屍者の帝国

  • 『屍者の帝国』

  • 伊藤計劃,円城塔
  • 河出書房新社
  • 1,890円(税込)
  • 2012年8月
  • 日本SF大賞作家・伊藤計劃著の未完の絶筆を、芥川賞作家・円城塔が引き継いで完成した本作。秘密諜報員ワトソンの「屍者」をめぐる冒険がいま幕を上げる……。

最優秀推薦文

円城氏、伊藤氏と旅をする

推薦文No.5-1
大東文化大学國文學研究会

 その知らせを聞いたとき、わたしは感動を禁じえなかった。
 "円城塔が伊藤計劃の未完の遺作を引き継ぎ、完成させる"たしか最初に知ったのは、ネットニュースだったと思う。
 舞台は一九世紀末。死体の脳に失われた『霊素』すなわち魂の代わりに、『疑似霊素』と呼ばれるプログラムをインストールすることにより、『屍者』として使役することがあたり前となった世界。軍事諜報員となった若きジョン・ワトソンは、そんな屍者を引き連れてアフガンの奥地に『屍者の帝国』を築く男、アレクセイ・カラマーゾフのもとへと向かう。従来の屍者を凌駕する動きを持つ『新型の屍者』の謎。そしてカラマーゾフの真意。
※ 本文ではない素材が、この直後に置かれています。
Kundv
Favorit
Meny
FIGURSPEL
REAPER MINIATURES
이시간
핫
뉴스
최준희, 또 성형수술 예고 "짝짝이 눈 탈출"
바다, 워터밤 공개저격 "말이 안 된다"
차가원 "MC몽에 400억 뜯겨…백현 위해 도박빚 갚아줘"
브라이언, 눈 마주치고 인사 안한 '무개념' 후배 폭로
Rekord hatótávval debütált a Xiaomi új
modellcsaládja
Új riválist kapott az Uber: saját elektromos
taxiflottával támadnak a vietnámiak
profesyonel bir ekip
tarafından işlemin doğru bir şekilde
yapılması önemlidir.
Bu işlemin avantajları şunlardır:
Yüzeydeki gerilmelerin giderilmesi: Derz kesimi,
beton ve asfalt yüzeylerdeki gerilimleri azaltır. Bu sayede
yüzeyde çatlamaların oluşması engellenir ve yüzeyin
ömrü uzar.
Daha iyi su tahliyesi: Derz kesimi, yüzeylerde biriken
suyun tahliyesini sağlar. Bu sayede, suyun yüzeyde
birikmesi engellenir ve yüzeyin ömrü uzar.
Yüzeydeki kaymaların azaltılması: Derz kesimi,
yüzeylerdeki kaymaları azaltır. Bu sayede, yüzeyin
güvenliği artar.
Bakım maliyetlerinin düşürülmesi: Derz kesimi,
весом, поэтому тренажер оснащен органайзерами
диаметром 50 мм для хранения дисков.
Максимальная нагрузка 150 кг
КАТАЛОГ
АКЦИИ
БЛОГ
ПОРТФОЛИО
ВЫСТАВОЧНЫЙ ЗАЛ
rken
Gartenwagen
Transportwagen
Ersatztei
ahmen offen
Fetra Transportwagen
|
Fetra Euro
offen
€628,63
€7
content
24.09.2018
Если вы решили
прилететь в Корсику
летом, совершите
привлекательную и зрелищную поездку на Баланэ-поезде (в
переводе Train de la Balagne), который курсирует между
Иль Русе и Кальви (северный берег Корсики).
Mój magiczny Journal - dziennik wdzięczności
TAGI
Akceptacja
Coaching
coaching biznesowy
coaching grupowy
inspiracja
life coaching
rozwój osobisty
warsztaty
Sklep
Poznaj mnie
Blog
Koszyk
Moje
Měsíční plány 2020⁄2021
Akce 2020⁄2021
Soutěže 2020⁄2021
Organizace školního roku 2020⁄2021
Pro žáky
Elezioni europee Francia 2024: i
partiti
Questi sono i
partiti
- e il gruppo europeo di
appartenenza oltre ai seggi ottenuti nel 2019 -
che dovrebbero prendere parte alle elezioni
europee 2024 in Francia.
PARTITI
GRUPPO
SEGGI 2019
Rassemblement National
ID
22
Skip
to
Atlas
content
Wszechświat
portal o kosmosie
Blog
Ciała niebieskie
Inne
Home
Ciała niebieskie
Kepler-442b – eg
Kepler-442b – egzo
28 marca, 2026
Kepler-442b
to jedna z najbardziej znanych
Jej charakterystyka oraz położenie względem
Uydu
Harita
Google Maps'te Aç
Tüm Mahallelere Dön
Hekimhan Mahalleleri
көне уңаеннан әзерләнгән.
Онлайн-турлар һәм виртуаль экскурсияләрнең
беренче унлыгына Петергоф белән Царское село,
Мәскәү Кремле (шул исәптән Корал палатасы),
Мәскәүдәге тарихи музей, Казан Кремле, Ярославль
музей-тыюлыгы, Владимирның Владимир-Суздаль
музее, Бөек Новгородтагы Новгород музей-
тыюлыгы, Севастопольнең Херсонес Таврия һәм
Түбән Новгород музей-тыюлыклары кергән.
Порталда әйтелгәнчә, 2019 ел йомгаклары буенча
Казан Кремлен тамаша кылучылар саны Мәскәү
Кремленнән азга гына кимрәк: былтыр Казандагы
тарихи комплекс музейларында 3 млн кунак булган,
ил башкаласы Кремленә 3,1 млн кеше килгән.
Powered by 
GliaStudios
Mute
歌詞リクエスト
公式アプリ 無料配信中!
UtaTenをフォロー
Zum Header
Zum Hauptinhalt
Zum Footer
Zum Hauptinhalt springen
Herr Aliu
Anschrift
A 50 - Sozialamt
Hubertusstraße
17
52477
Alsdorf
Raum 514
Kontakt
ボンベイで出会ったリットンが、ワトソンに告げる「君は自分で、誰が本当の敵なのかを見定める必要がある」と。
 本作は伊藤の遺稿をプロローグとし、彼の遺したプロットを基に、実に三年の歳月をかけて円城が書き継いだ作品である。
 ワトソン、カラマーゾフ、リットン......。なるほど、どれもこれも、どこかで聞いたことのある名前である。史実と、空想の物語。すべてが融合して、この作品は紡がれていく。
 クリミア戦争で屍者を目撃したナイチンゲールは、その発展・未来を憂う。
 ヴァン・ヘルシング教授は自身の研究を隠れ蓑に、諜報活動を行う。
 実在・架空を問わずこの物語に組み込まれた彼らが、屍者の"活きる"十九世紀を華々しく彩るのも、この作品の魅力だ。なんと屍者技術の伝播した日本も本作では描かれている。
 本作は歴史改編SFだ。そして、手に汗握る冒険小説である。わたしは本作を読み終えたとき、子どもの頃に『シャーロック・ホームズ』や『海底二万里』、『吸血鬼ドラキュラ』を読み終えたときと同じ読後感を覚えた。想像力を刺激し、まるでそれが空想ではなく、実在する事実のように思える感覚。そんな感覚をわたしは味わったのだ。
 わたしはこの物語を、円城と伊藤の旅の記録のように思う。本作でワトソンは相棒バーナビ―、屍者フライデーを引き連れて世界中を周ることとなる。この物語を紐解いているとき、わたしは幾度となく今は亡き伊藤の息吹を感じずにはいられなかった。それはわたしがいち伊藤計劃ファンであるゆえの錯覚かもしれない。伊藤が遺した地図を基に、円城が伊藤の魂を連れ立って旅をする。その記録こそが、本作であると、わたしは思わずにはいられないのだ。
 はじめわたしは、本書に伊藤の復活を期待していた。優しくて、それでいてどこか悲しい。まるで真摯な祈りのような物語が、この中にはある、と。
 だが、本書にそんな物語はなかった。そこにあったのは、紛れもない円城の紡ぐ物語だった。しかし、本書の随所に散りばめられた伊藤の要素。伊藤作品を読んだことがある人には、それが分かるはずだ。わたしはこれを道標なのだと思う。
 魂とは何か? 死とは何か? 本作は伊藤が遺したそんな問い、標。これはそんな標を辿った円城なりの答えなのではないだろうか。
 もちろんながら本作は、今まで伊藤作品や円城作品を読んだことのない人も、問題なく楽しむ事ができる。めいっぱいの冒険と良質な哲学が、この作品には詰まっている。ぜひともこの物語を紐解き、その楽しさを味わってほしい。